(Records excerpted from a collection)

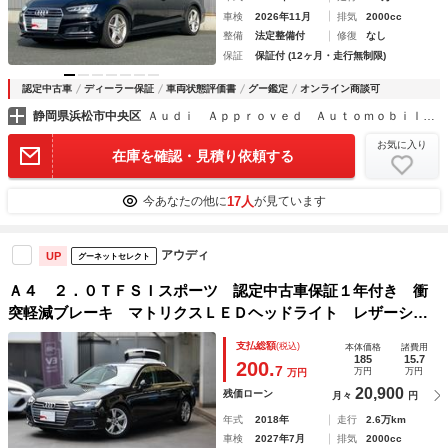
車検
2026年11月
排気
2000cc
整備
法定整備付
修復
なし
保証
保証付 (12ヶ月・走行無制限)
認定中古車
ディーラー保証
車両状態評価書
グー鑑定
オンライン商談可
静岡県浜松市中央区
Ａｕｄｉ Ａｐｐｒｏｖｅｄ Ａｕｔｏｍｏｂｉｌｅ浜松 サーラカーズジャパン株式会社
お気に入り
在庫を確認・見積り依頼する
17人
今あなたの他に
が見ています
アウディ
UP
グーネットセレクト
Ａ４ ２．０ＴＦＳＩスポーツ 認定中古車保証１年付き 衝
突軽減ブレーキ マトリクスＬＥＤヘッドライト レザーシー
ト シートヒーター サイド／レーンアシスト パークアシス
支払総額
(税込)
本体価格
諸費用
ト リアビューカメラ（フロントカメラ付き） １７ＡＷ
185
15.7
200.
7
万円
万円
万円
20,900
残価ローン
月々
円
年式
2018年
走行
2.6万km
車検
2027年7月
排気
2000cc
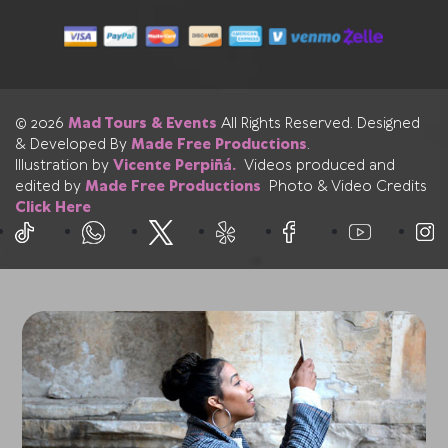
© 2026
Mad Tours & Events
All Rights Reserved. Designed
& Developed By
Made Free Productions
.
Illustration by
Vicente Perpiñá.
Videos produced and
edited by
Made Free Productions
Photo & Video Credits
Click Here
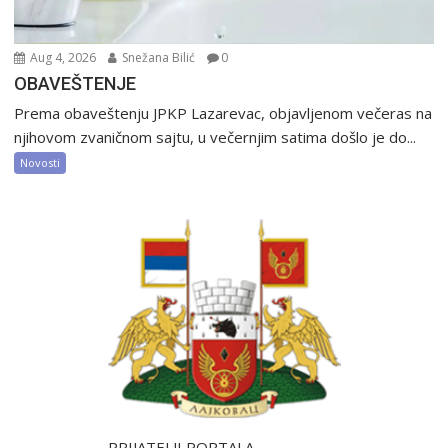
Aug 4, 2026
Snežana Bilić
0
OBAVEŠTENJE
Prema obaveštenju JPKP Lazarevac, objavljenom večeras na
njihovom zvaničnom sajtu, u večernjim satima došlo je do...
Novosti
PRIJATELJI PORTALA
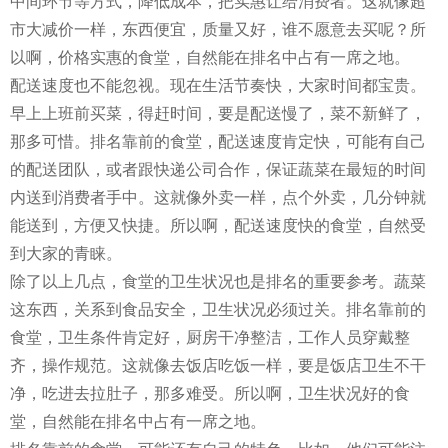
中间环节等方式，降低成本，把实惠让给消费者。这就像超
市大减价一样，东西便宜，质量又好，谁不愿意去买呢？所
以啊，价格实惠的食堂，自然能在排名中占有一席之地。
配送速度也不能忽视。现在生活节奏快，大家时间都宝贵。
早上上班前买菜，得赶时间，要是配送慢了，菜不新鲜了，
那多可惜。排名靠前的食堂，配送速度肯定快，可能有自己
的配送团队，或者跟快递公司合作，保证蔬菜在最短的时间
内送到消费者手中。这就像外卖一样，点个外卖，几分钟就
能送到，方便又快捷。所以啊，配送速度快的食堂，自然受
到大家的青睐。
除了以上几点，食堂的卫生状况也是排名的重要参考。蔬菜
这东西，关系到食品安全，卫生状况必须过关。排名靠前的
食堂，卫生条件肯定好，厨房干净整洁，工作人员穿戴整
齐，操作规范。这就像去饭店吃饭一样，要是饭店卫生不干
净，吃进去拉肚子，那多难受。所以啊，卫生状况好的食
堂，自然能在排名中占有一席之地。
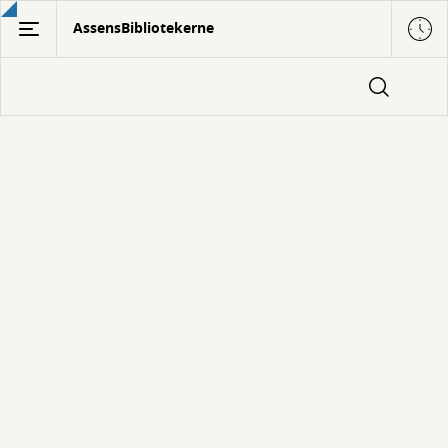
Gå
AssensBibliotekerne
til
hovedindhold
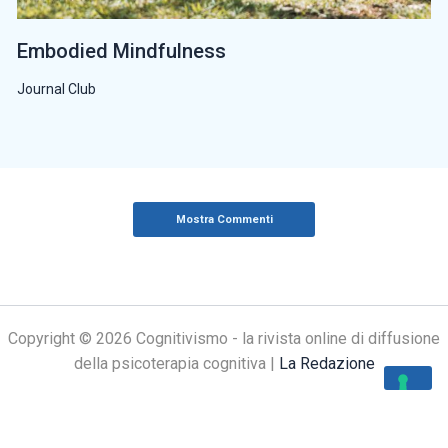
Embodied Mindfulness
Journal Club
Mostra Commenti
Copyright © 2026 Cognitivismo - la rivista online di diffusione
della psicoterapia cognitiva |
La Redazione
Le tue preferenze relative alla privacy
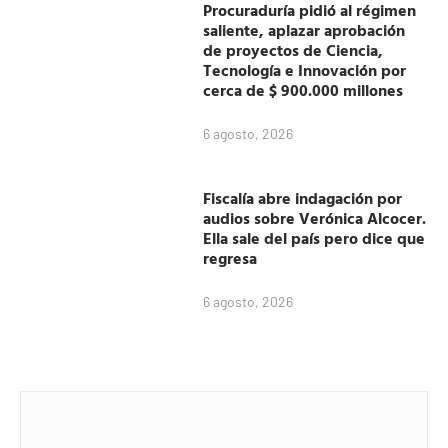
Procuraduría pidió al régimen
saliente, aplazar aprobación
de proyectos de Ciencia,
Tecnología e Innovación por
cerca de $ 900.000 millones
6 agosto, 2026
Fiscalía abre indagación por
audios sobre Verónica Alcocer.
Ella sale del país pero dice que
regresa
6 agosto, 2026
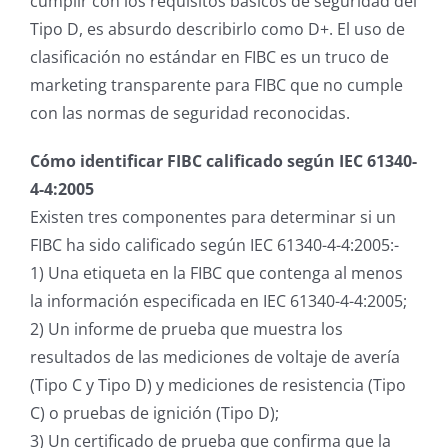
cumplir con los requisitos básicos de seguridad del
Tipo D, es absurdo describirlo como D+. El uso de
clasificación no estándar en FIBC es un truco de
marketing transparente para FIBC que no cumple
con las normas de seguridad reconocidas.
Cómo identificar FIBC calificado según IEC 61340-
4-4:2005
Existen tres componentes para determinar si un
FIBC ha sido calificado según IEC 61340-4-4:2005:-
1) Una etiqueta en la FIBC que contenga al menos
la información especificada en IEC 61340-4-4:2005;
2) Un informe de prueba que muestra los
resultados de las mediciones de voltaje de avería
(Tipo C y Tipo D) y mediciones de resistencia (Tipo
C) o pruebas de ignición (Tipo D);
3) Un certificado de prueba que confirma que la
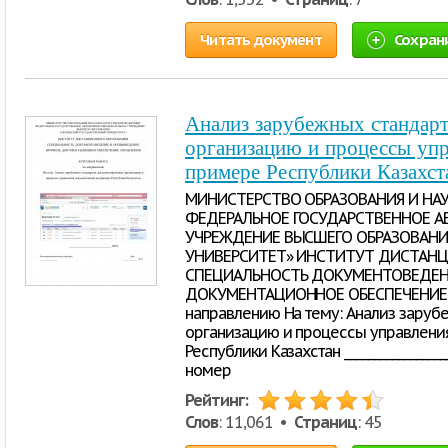
Читать документ
Сохран
Анализ зарубежных стандар
организацию и процессы упр
примере Республики Казахст
МИНИСТЕРСТВО ОБРАЗОВАНИЯ И НА
ФЕДЕРАЛЬНОЕ ГОСУДАРСТВЕННОЕ А
УЧРЕЖДЕНИЕ ВЫСШЕГО ОБРАЗОВАН
УНИВЕРСИТЕТ» ИНСТИТУТ ДИСТАНЦ
СПЕЦИАЛЬНОСТЬ ДОКУМЕНТОВЕДЕНИ
ДОКУМЕНТАЦИОННОЕ ОБЕСПЕЧЕНИЕ У
направлению На тему: Анализ заруб
организацию и процессы управлени
Республики Казахстан ________________
номер
Рейтинг:
Слов
: 11,061 •
Страниц
: 45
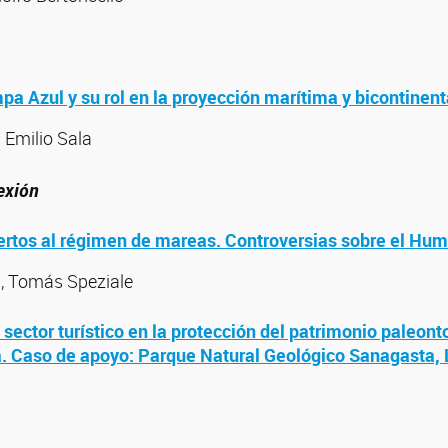
pa Azul y su rol en la proyección marítima y bicontinent
 Emilio Sala
lexión
rtos al régimen de mareas. Controversias sobre el Hu
i, Tomás Speziale
 sector turístico en la protección del patrimonio paleont
a. Caso de apoyo: Parque Natural Geológico Sanagasta, 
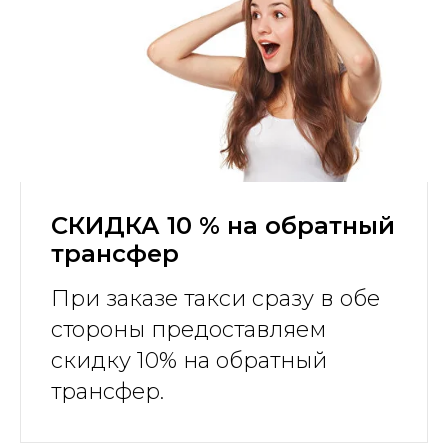
СКИДКА 10 % на обратный
трансфер
При заказе такси сразу в обе
стороны предоставляем
скидку 10% на обратный
трансфер.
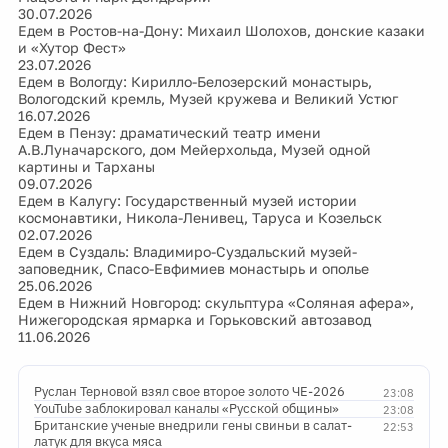
30.07.2026
Едем в Ростов-на-Дону: Михаил Шолохов, донские казаки
и «Хутор Фест»
23.07.2026
Едем в Вологду: Кирилло-Белозерский монастырь,
Вологодский кремль, Музей кружева и Великий Устюг
16.07.2026
Едем в Пензу: драматический театр имени
А.В.Луначарского, дом Мейерхольда, Музей одной
картины и Тарханы
09.07.2026
Едем в Калугу: Государственный музей истории
космонавтики, Никола-Ленивец, Таруса и Козельск
02.07.2026
Едем в Суздаль: Владимиро-Суздальский музей-
заповедник, Спасо-Евфимиев монастырь и ополье
25.06.2026
Едем в Нижний Новгород: скульптура «Соляная афера»,
Нижегородская ярмарка и Горьковский автозавод
11.06.2026
Руслан Терновой взял свое второе золото ЧЕ-2026
23:08
YouTube заблокировал каналы «Русской общины»
23:08
Британские ученые внедрили гены свиньи в салат-
22:53
латук для вкуса мяса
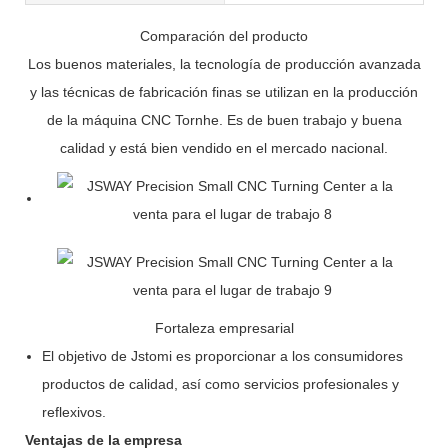
Comparación del producto
Los buenos materiales, la tecnología de producción avanzada
y las técnicas de fabricación finas se utilizan en la producción
de la máquina CNC Tornhe. Es de buen trabajo y buena
calidad y está bien vendido en el mercado nacional.
Fortaleza empresarial
El objetivo de Jstomi es proporcionar a los consumidores
productos de calidad, así como servicios profesionales y
reflexivos.
Ventajas de la empresa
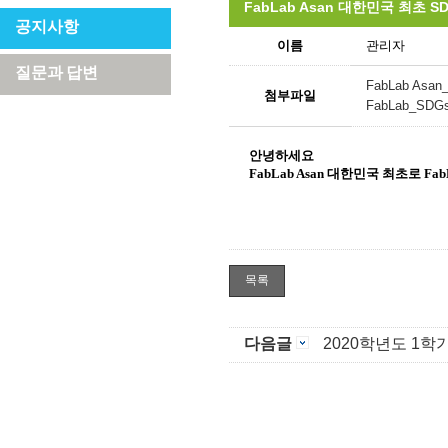
FabLab Asan 대한민국 최초 SDG
공지사항
이름
관리자
질문과 답변
FabLab Asan_
첨부파일
FabLab_SDGs.
안녕하세요
FabLab Asan 대한민국 최초로 Fab
목록
다음글
2020학년도 1학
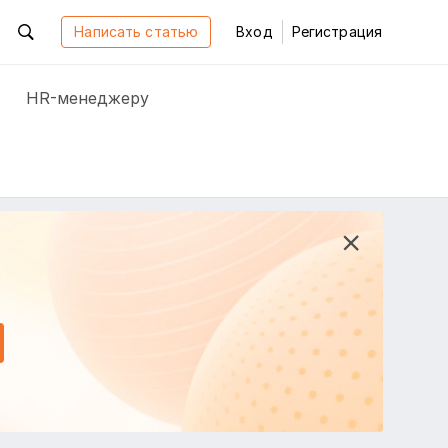
Написать статью
Вход
Регистрация
HR-менеджеру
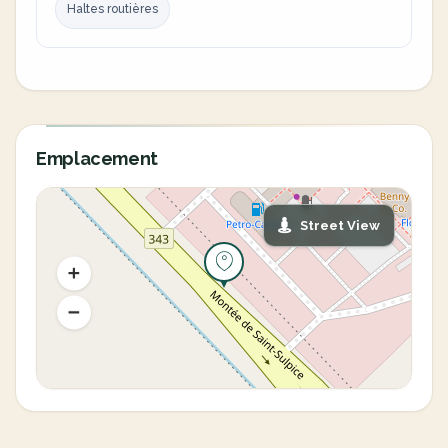
Haltes routières
Emplacement
Street View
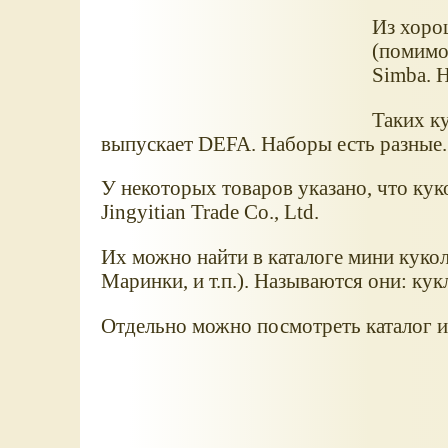
Из хоро
(помимо 
Simba. Н
Таких ку
выпускает DEFA. Наборы есть разные.
У некоторых товаров указано, что кук
Jingyitian Trade Co., Ltd.
Их можно найти в каталоге мини кукол
Маринки, и т.п.). Называются они: кукл
Отдельно можно посмотреть каталог и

What you will do
Reproduce the lines above beginning at the line that contains "СПЕЦИАЛЬНОСТЬ ДОКУМЕНТОВЕДЕНИ" and ending at the line that contains "Street View". No pictures.

Solution to this problem
СПЕЦИАЛЬНОСТЬ ДОКУМЕНТОВЕДЕНИ
ДОКУМЕНТАЦИОННОЕ ОБЕСПЕЧЕНИЕ У
направлению На тему: Анализ заруб
организацию и процессы управлени
Республики Казахстан ________________
номер
Рейтинг:
Слов
: 11,061 •
Страниц
: 45
pa Azul y su rol en la proyección marítima y bicontinent
 Emilio Sala
lexión
rtos al régimen de mareas. Controversias sobre el Hu
i, Tomás Speziale
 sector turístico en la protección del patrimonio paleont
a. Caso de apoyo: Parque Natural Geológico Sanagasta, 
СКИДКА 10 % на обратный
трансфер
При заказе такси сразу в обе
стороны предоставляем
скидку 10% на обратный
трансфер.
30.07.2026
Едем в Ростов-на-Дону: Михаил Шолохов, донские казаки
и «Хутор Фест»
23.07.2026
Едем в Вологду: Кирилло-Белозерский монастырь,
Вологодский кремль, Музей кружева и Великий Устюг
16.07.2026
Едем в Пензу: драматический театр имени
А.В.Луначарского, дом Мейерхольда, Музей одной
картины и Тарханы
09.07.2026
Едем в Калугу: Государственный музей истории
космонавтики, Никола-Ленивец, Таруса и Козельск
02.07.2026
Едем в Суздаль: Владимиро-Суздальский музей-
заповедник, Спасо-Евфимиев монастырь и ополье
25.06.2026
Едем в Нижний Новгород: скульптура «Соляная афера»,
Нижегородская ярмарка и Горьковский автозавод
11.06.2026
Руслан Терновой взял свое второе золото ЧЕ-2026
23:08
YouTube заблокировал каналы «Русской общины»
23:08
Британские ученые внедрили гены свиньи в салат-
22:53
латук для вкуса мяса
Comparación del producto
Los buenos materiales, la tecnología de producción avanzada
y las técnicas de fabricación finas se utilizan en la producción
de la máquina CNC Tornhe. Es de buen trabajo y buena
calidad y está bien vendido en el mercado nacional.
Fortaleza empresarial
El objetivo de Jstomi es proporcionar a los consumidores
productos de calidad, así como servicios profesionales y
reflexivos.
Ventajas de la empresa
FabLab Asan 대한민국 최초 SDG
공지사항
이름
관리자
질문과 답변
FabLab Asan_
첨부파일
FabLab_SDGs.
안녕하세요
FabLab Asan 대한민국 최초로 Fab
목록
다음글
2020학년도 1학
Написать статью
Вход
Регистрация
HR-менеджеру
Haltes routières
Emplacement
Street View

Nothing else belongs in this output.